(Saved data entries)

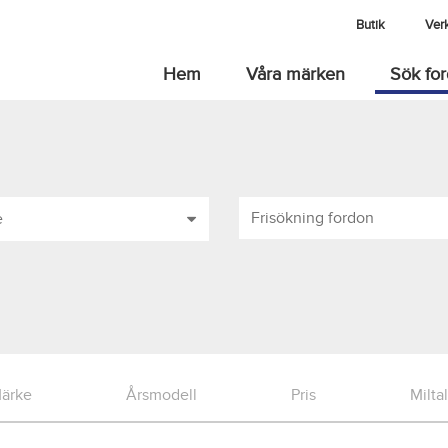
Butik
Ver
Hem
Våra märken
Sök fo
e
ärke
Årsmodell
Pris
Miltal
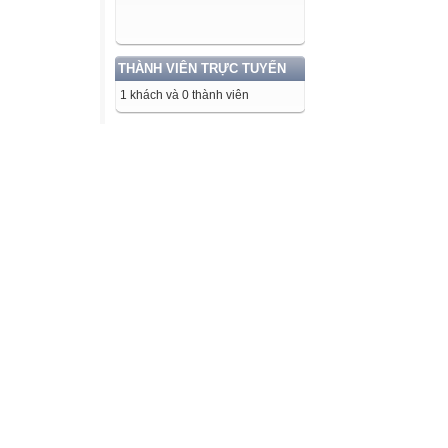
THÀNH VIÊN TRỰC TUYẾN
1 khách và 0 thành viên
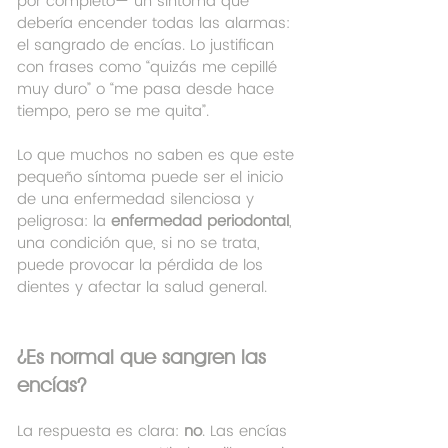
por completo— un síntoma que 
debería encender todas las alarmas: 
el sangrado de encías. Lo justifican 
con frases como “quizás me cepillé 
muy duro” o “me pasa desde hace 
tiempo, pero se me quita”.
Lo que muchos no saben es que este 
pequeño síntoma puede ser el inicio 
de una enfermedad silenciosa y 
peligrosa: la 
enfermedad periodontal
, 
una condición que, si no se trata, 
puede provocar la pérdida de los 
dientes y afectar la salud general.
¿Es normal que sangren las 
encías?
La respuesta es clara: 
no
. Las encías 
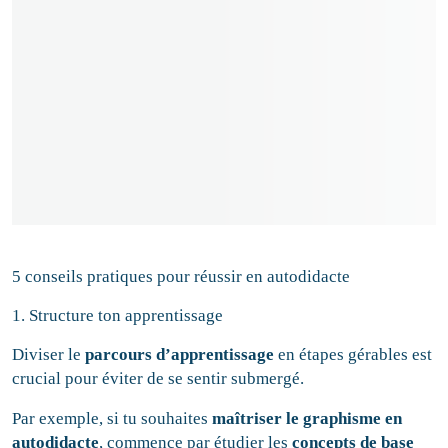
5 conseils pratiques pour réussir en autodidacte
1. Structure ton apprentissage
Diviser le
parcours d’apprentissage
en étapes gérables est
crucial pour éviter de se sentir submergé.
Par exemple, si tu souhaites
maîtriser le graphisme en
autodidacte
, commence par étudier les
concepts de base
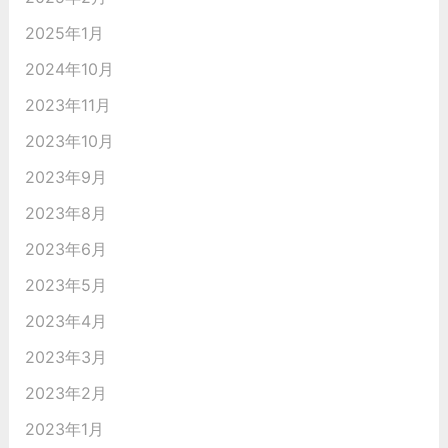
2025年1月
2024年10月
2023年11月
2023年10月
2023年9月
2023年8月
2023年6月
2023年5月
2023年4月
2023年3月
2023年2月
2023年1月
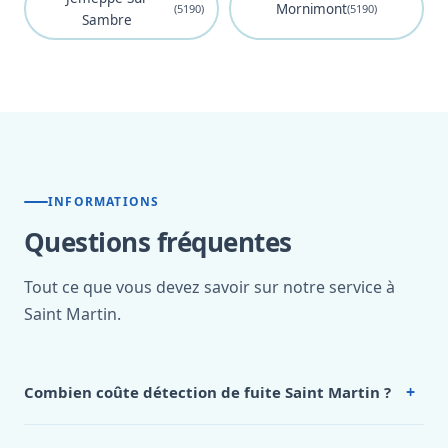
Mornimont
(5190)
(5190)
Sambre
INFORMATIONS
Questions fréquentes
Tout ce que vous devez savoir sur notre service à
Saint Martin.
+
Combien coûte détection de fuite Saint Martin ?
Nos tarifs sont publics et figurent dans le
tableau des prix
de notre hub service. Pour un devis personnalisé à Saint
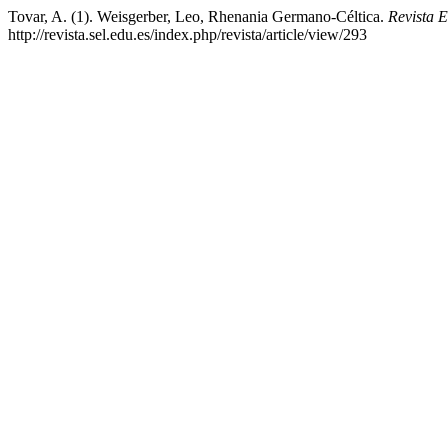
Tovar, A. (1). Weisgerber, Leo, Rhenania Germano-Céltica.
Revista 
http://revista.sel.edu.es/index.php/revista/article/view/293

ASSIGNED TASK: Within the data above, count the lines that contain the string "síntoma"; the reply is the number alone.

TASK RESPONSE: 2